● COSA FARE:
Rispondi a queste domande sul brano che parla di Ed Sheeran e Cherry Seaborn:
1. In quale contea si trova la scuola frequentata da tutti e due?
2. In quale università è andata a studiare Cherry Seaborn?
3. Chi sognava di diventare Ed Sheeran da adolescente?

● TESTO DI PARTENZA:

Lui e Cherry Seaborn, così si chiama la promessa sposa, si conoscevano già fin da adolescenti. Hanno frequentato la stessa scuola nel Suffolk, la Thomas Mills higt school a Framlingham.

(…) la futura moglie di Ed Sheeran, ai tempi era una ragazza carina, sveglia, molto intelligente, sportiva, col sogno di studiare negli Stati Uniti e lavorare nell’alta finanza. Ed Sheeran, futuro marito di Cherry Seaborn, era come è ora, ma prima del successo, dei Grammy e dei Brit Awards, più acerbo e sgraziato, un adolescente inglese che sognava di diventare Damien Rice. Lei è andata a studiare alla Duke University, in North Carolina, lui a suonare a Londra senza nemmeno un posto dove dormire. (Vanity Fair)

● I DATI:
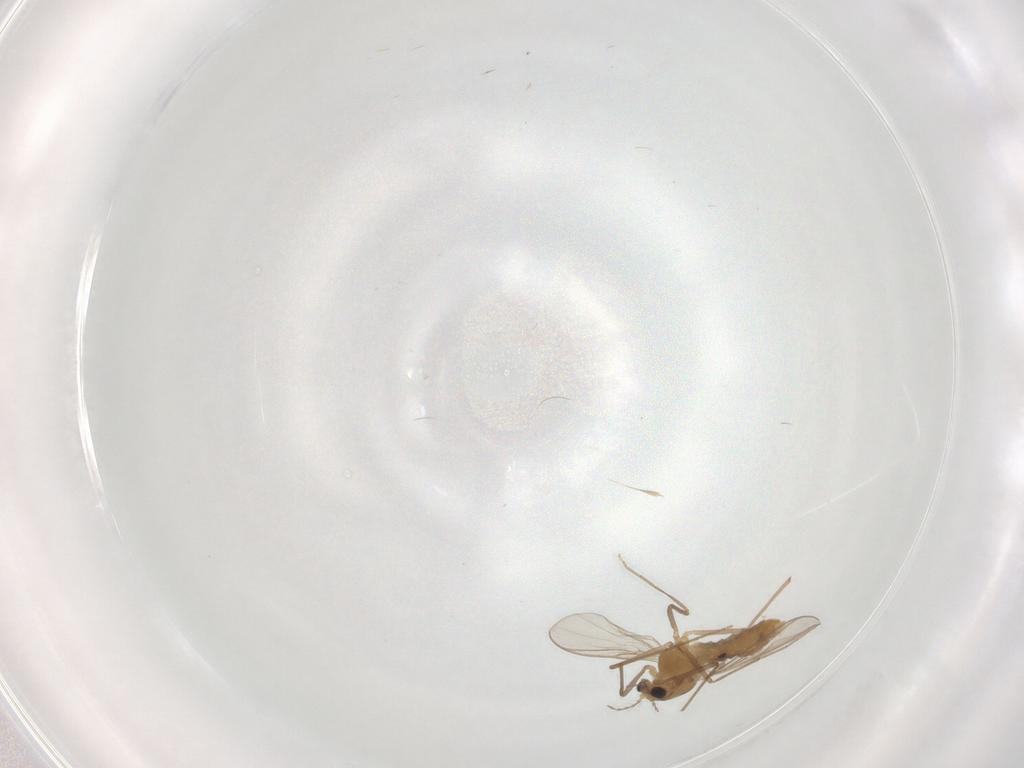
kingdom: Animalia
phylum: Arthropoda
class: Insecta
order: Diptera
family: Chironomidae
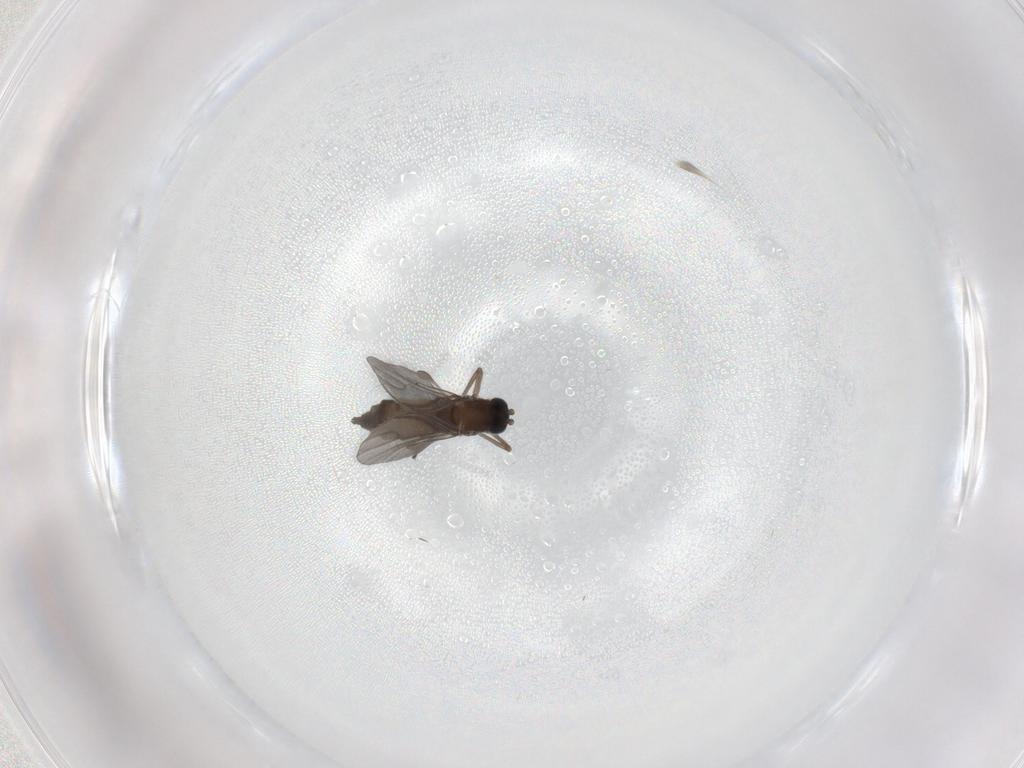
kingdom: Animalia
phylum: Arthropoda
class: Insecta
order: Diptera
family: Sciaridae
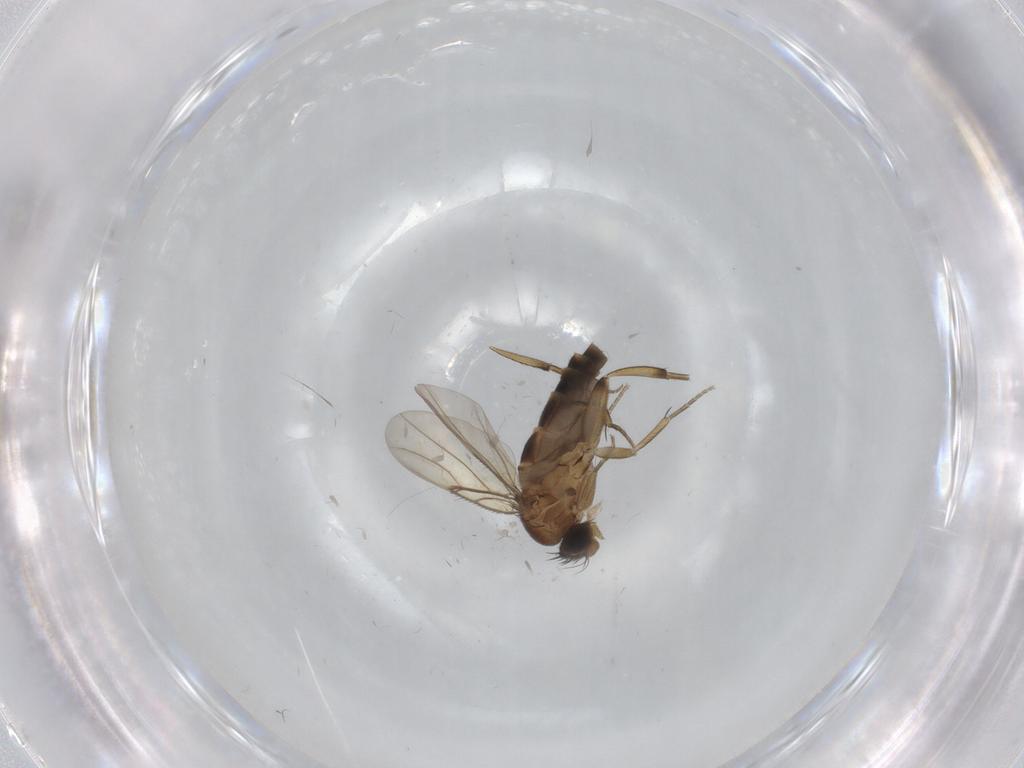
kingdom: Animalia
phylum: Arthropoda
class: Insecta
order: Diptera
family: Phoridae
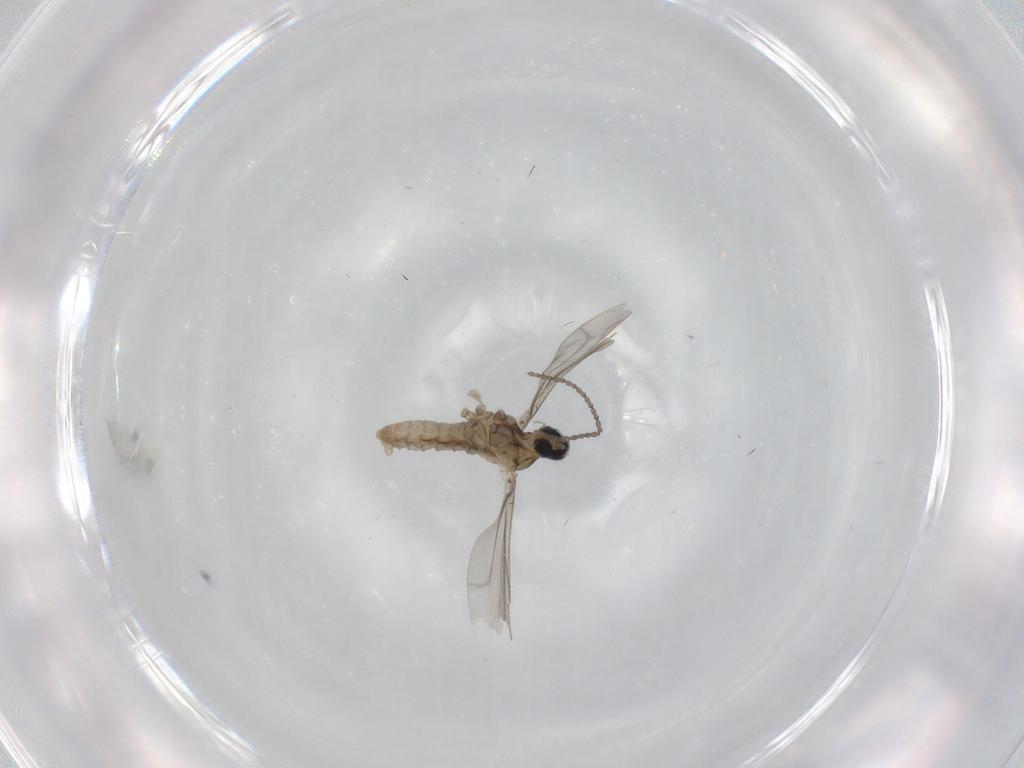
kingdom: Animalia
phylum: Arthropoda
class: Insecta
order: Diptera
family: Cecidomyiidae
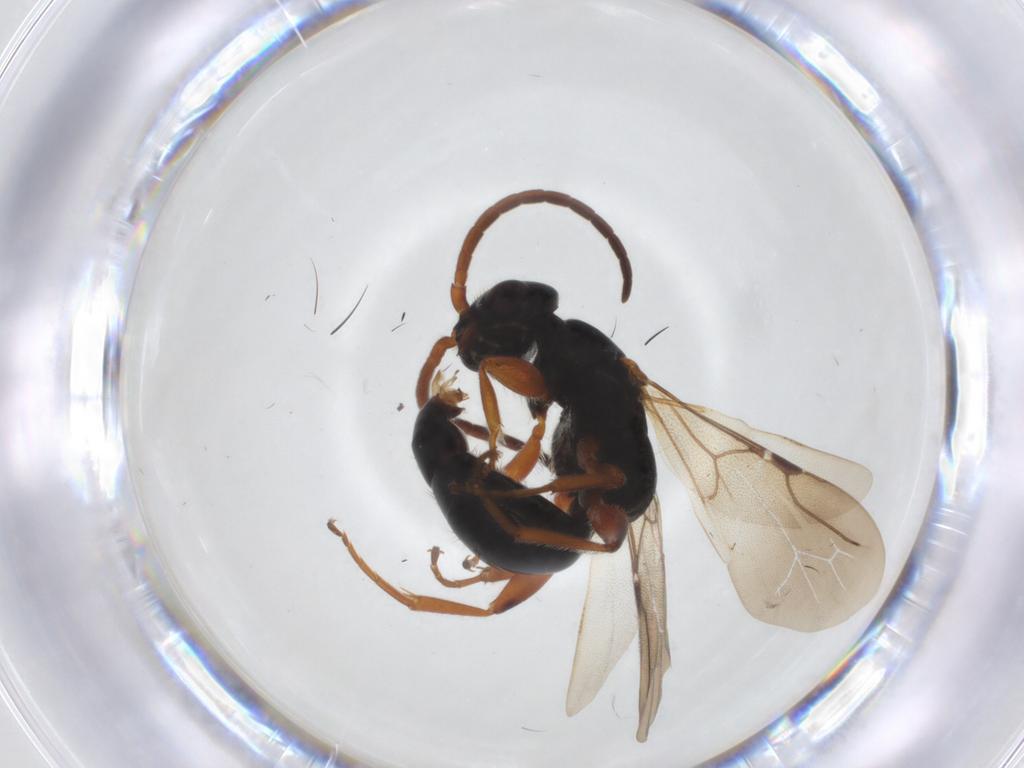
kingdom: Animalia
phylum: Arthropoda
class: Insecta
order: Hymenoptera
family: Bethylidae
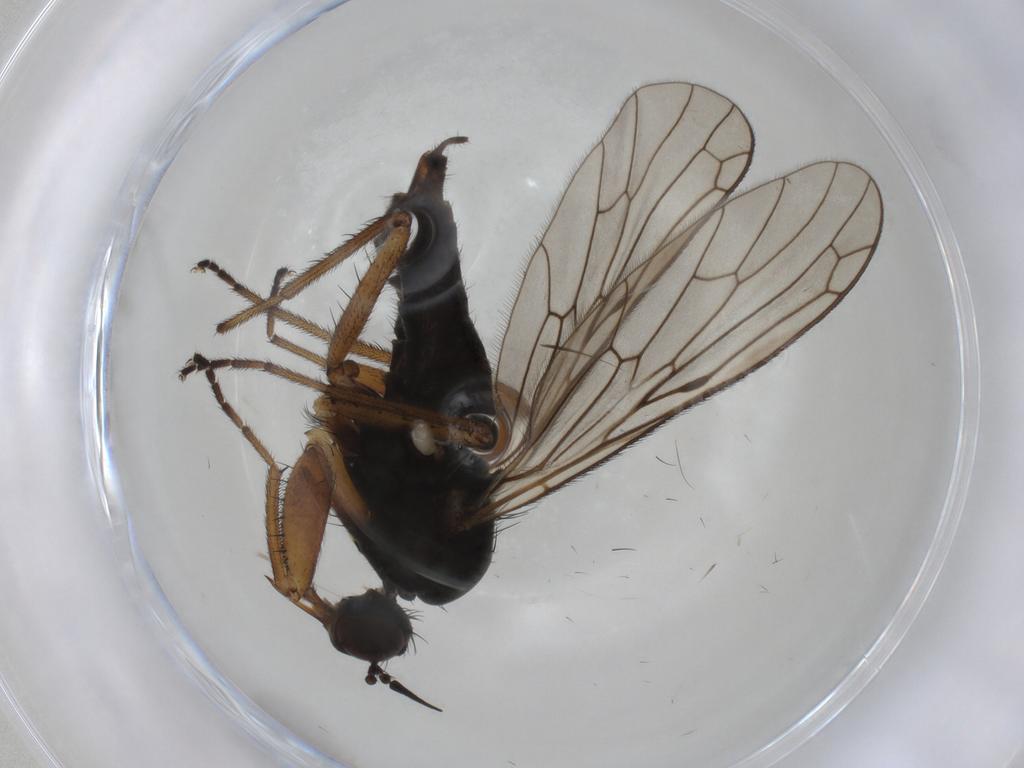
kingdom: Animalia
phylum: Arthropoda
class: Insecta
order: Diptera
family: Empididae
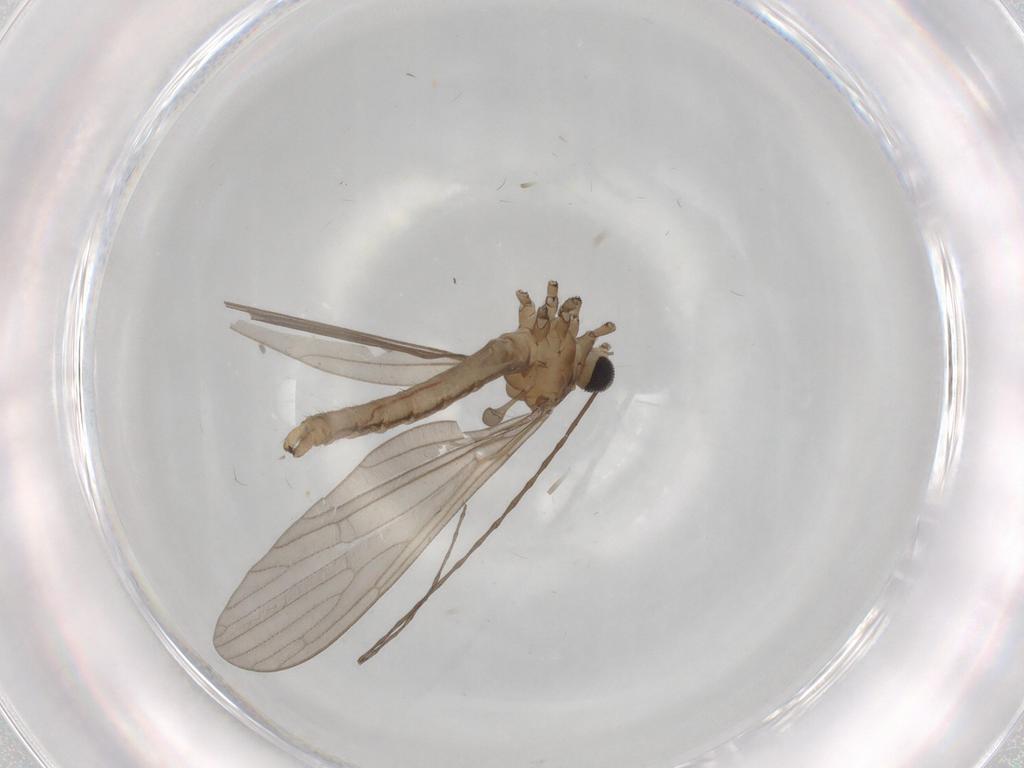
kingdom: Animalia
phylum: Arthropoda
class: Insecta
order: Diptera
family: Limoniidae
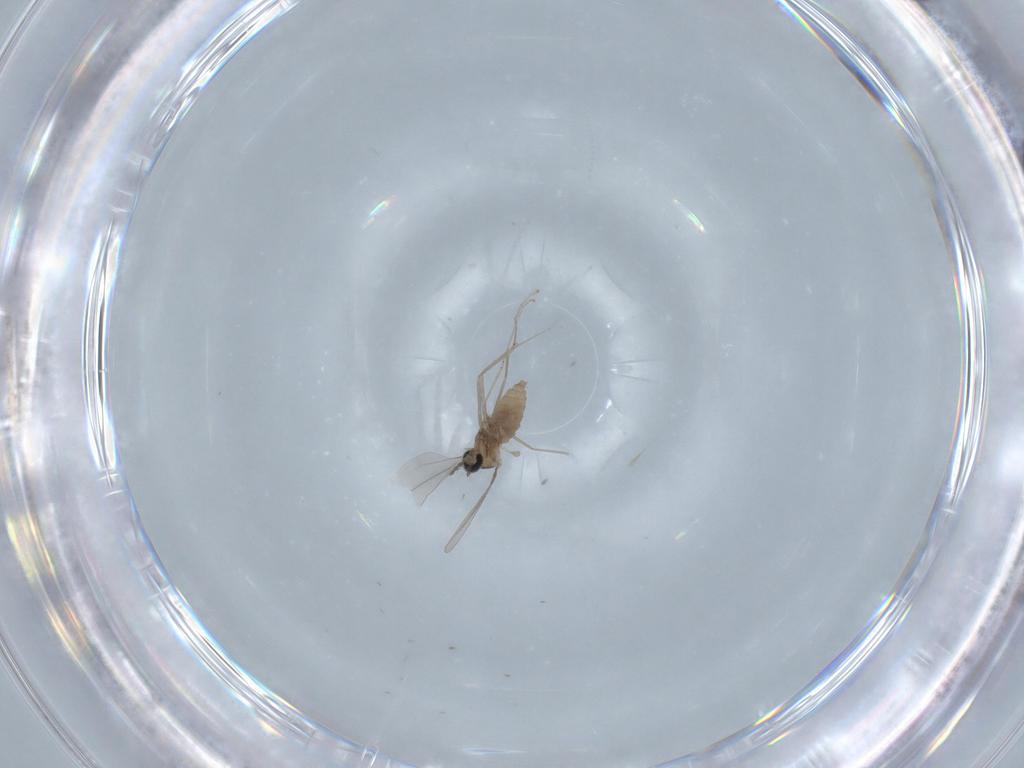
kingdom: Animalia
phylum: Arthropoda
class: Insecta
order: Diptera
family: Cecidomyiidae
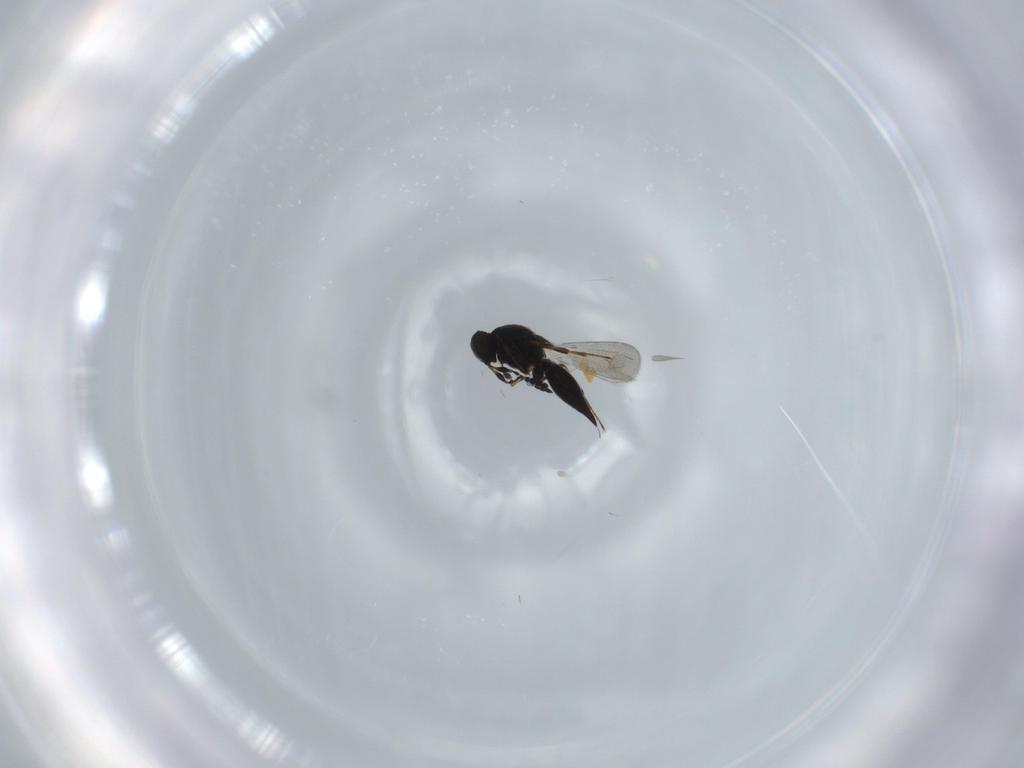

● LA SOLUZIONE:
1. Nel Suffolk.
2. Alla Duke University, in North Carolina.
3. Damien Rice.